I would like to know if we should consider different databases capabilities like CTE and JOINS support when comparing and having a fallback as part of this new processing? Just to handle as mentioned before, some cases where some of those are not supported.
@eschutho @Antonio-RiveroMartnez The SQL will be the same as the time comparison in the previous AA panel, consisting of multiple separate SQL queries. I have also been thinking about how to design a JOIN QueryObject to achieve this use case and replace the entire Pandas Join. However, I am stuck on how to generate an appropriate time expression that contains time delta, as the time delta expression varies in different databases.
In practice, the JOIN in Superset has been discussed many times in the community, but the original technical design doesn't seem to have considered this use case. The data modeling in Superset depends on SQLLab exposing a "virtual dataset" to achieve it.

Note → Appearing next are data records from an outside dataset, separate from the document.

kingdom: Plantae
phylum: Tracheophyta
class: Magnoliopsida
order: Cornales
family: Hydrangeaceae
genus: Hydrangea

However, I am stuck on how to generate an appropriate time expression that contains time delta, as the time delta expression varies in different databases.
@zhaoyongjie can you give more context on why you'd need to compute a time delta?
@betodealmeida
If the different data slices would be filtered in datasource, we have to filter the time filter
+ time delta
in the datasource. different database have different time delta expression.
This is incredibly useful and something I'm surprised isn't built in to superset's tables already. Thanks for putting this together!